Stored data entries

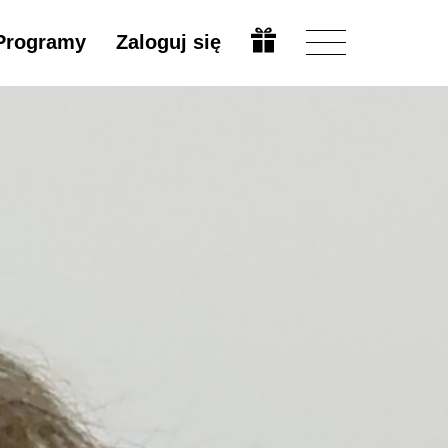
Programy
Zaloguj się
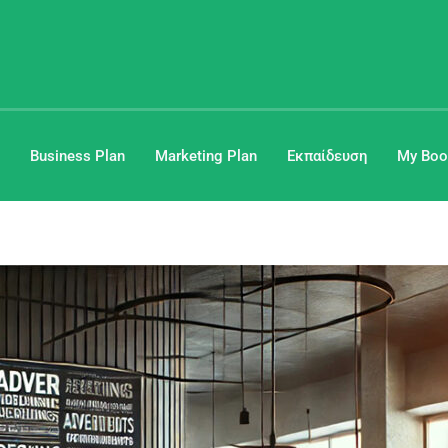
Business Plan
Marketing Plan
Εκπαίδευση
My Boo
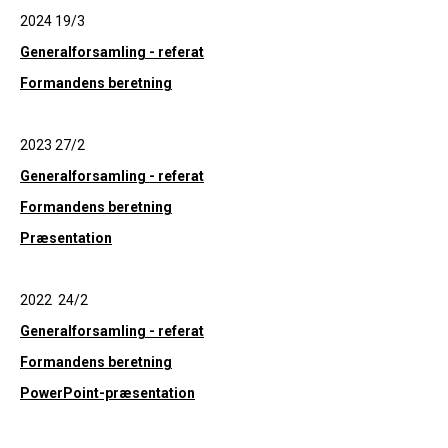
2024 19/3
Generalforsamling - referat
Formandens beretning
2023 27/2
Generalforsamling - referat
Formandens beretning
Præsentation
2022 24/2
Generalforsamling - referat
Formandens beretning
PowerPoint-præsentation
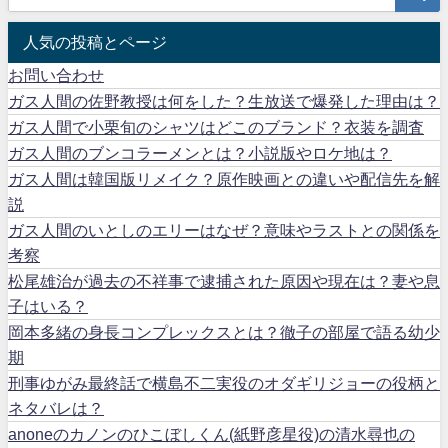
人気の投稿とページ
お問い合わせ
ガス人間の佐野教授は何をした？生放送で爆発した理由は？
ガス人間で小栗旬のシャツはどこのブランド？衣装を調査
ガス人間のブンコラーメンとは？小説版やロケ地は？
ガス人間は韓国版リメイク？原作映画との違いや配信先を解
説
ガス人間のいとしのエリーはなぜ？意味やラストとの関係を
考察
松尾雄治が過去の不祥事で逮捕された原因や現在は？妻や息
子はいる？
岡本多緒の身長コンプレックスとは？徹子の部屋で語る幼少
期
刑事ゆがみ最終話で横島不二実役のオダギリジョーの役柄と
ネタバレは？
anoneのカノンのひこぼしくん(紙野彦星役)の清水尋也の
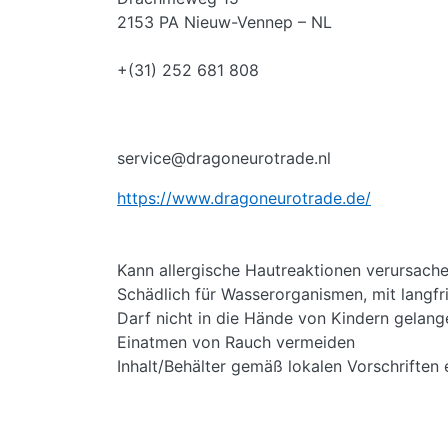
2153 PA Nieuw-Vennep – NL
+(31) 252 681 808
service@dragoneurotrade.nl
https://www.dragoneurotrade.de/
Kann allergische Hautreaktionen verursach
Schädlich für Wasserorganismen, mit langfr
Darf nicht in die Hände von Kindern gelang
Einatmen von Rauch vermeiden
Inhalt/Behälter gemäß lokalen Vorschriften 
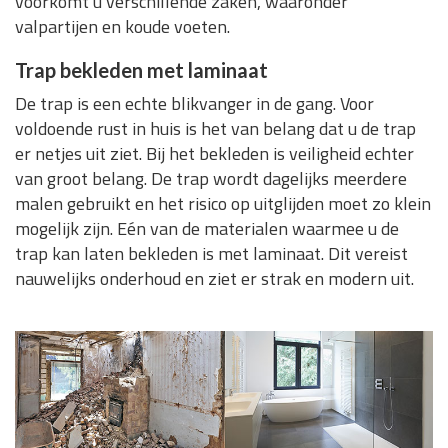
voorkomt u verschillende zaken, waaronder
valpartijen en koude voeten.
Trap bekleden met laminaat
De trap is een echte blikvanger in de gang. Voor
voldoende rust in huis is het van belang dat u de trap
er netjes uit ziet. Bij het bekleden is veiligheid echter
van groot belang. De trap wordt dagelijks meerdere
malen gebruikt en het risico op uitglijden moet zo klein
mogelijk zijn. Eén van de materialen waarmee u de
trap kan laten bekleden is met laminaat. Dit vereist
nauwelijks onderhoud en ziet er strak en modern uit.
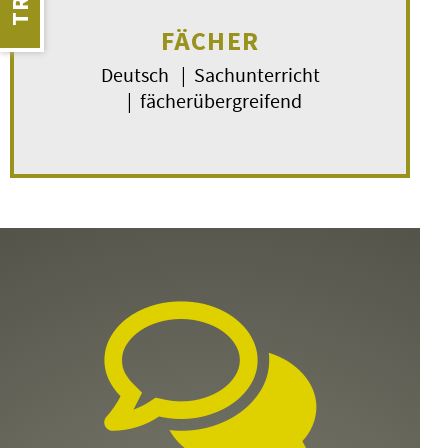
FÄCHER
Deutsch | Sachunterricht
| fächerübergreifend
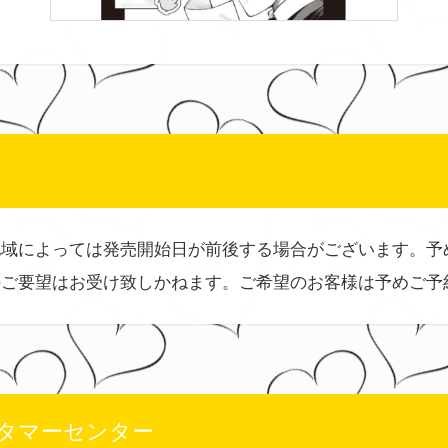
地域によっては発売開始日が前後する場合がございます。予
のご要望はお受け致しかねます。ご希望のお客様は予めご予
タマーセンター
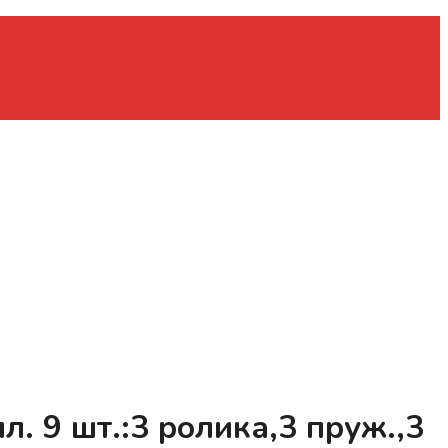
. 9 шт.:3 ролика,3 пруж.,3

* * *

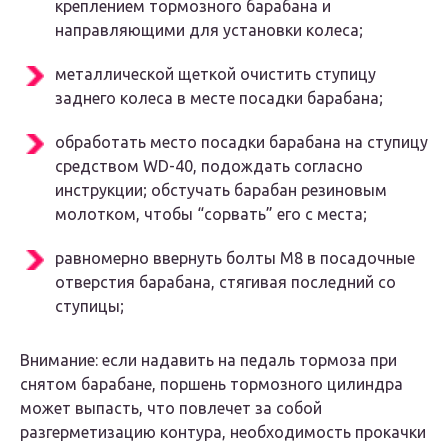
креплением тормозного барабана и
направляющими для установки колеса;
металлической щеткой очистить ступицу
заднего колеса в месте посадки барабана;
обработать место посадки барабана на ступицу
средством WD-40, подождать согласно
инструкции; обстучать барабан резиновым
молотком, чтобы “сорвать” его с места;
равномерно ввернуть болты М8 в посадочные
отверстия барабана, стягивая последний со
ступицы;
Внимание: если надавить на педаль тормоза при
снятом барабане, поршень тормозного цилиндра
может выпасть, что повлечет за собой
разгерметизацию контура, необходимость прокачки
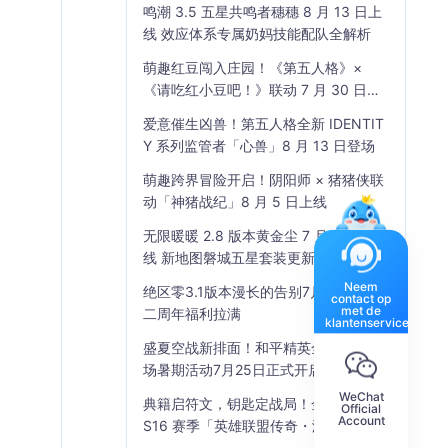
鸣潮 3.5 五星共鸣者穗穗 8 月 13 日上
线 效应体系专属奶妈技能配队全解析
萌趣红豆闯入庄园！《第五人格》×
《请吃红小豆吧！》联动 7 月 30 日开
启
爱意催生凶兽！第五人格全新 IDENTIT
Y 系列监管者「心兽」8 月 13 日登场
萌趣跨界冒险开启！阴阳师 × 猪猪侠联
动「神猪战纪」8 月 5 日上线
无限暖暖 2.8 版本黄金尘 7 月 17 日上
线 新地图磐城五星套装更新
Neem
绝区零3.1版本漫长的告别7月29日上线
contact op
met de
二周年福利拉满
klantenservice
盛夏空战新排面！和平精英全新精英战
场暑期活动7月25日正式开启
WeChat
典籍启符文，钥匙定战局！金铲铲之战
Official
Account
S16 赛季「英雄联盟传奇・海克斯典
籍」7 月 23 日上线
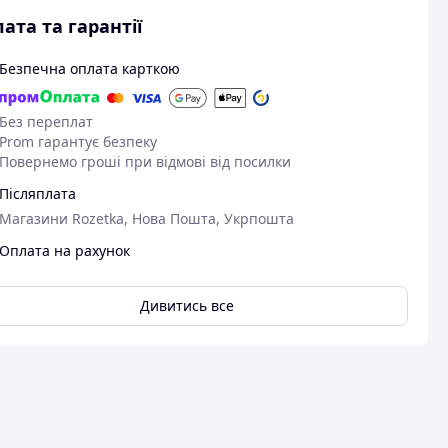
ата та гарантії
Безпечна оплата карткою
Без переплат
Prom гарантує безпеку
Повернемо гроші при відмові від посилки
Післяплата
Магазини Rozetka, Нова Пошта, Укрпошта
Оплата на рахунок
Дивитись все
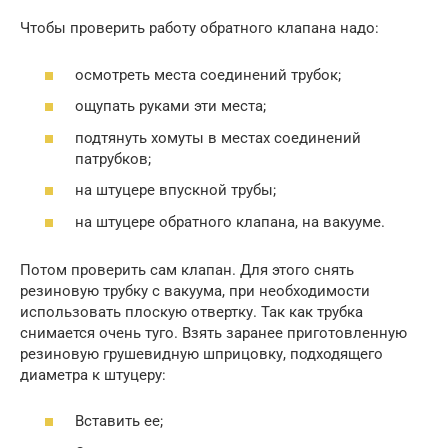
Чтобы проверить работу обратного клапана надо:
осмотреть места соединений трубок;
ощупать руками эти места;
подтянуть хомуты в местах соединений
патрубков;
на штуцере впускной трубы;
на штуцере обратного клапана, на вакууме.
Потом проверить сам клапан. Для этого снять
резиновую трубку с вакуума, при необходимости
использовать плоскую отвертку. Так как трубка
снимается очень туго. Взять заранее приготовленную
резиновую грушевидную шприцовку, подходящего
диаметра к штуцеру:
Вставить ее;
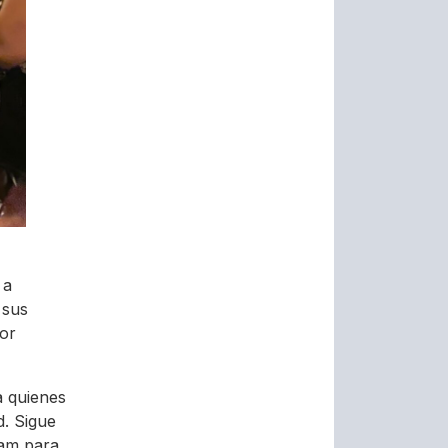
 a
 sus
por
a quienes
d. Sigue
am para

◆ Work to be completed
Check each line of the entries for "dragoneurotrade" and copy those that have it.

◆ Exercise answer
service@dragoneurotrade.nl
https://www.dragoneurotrade.de/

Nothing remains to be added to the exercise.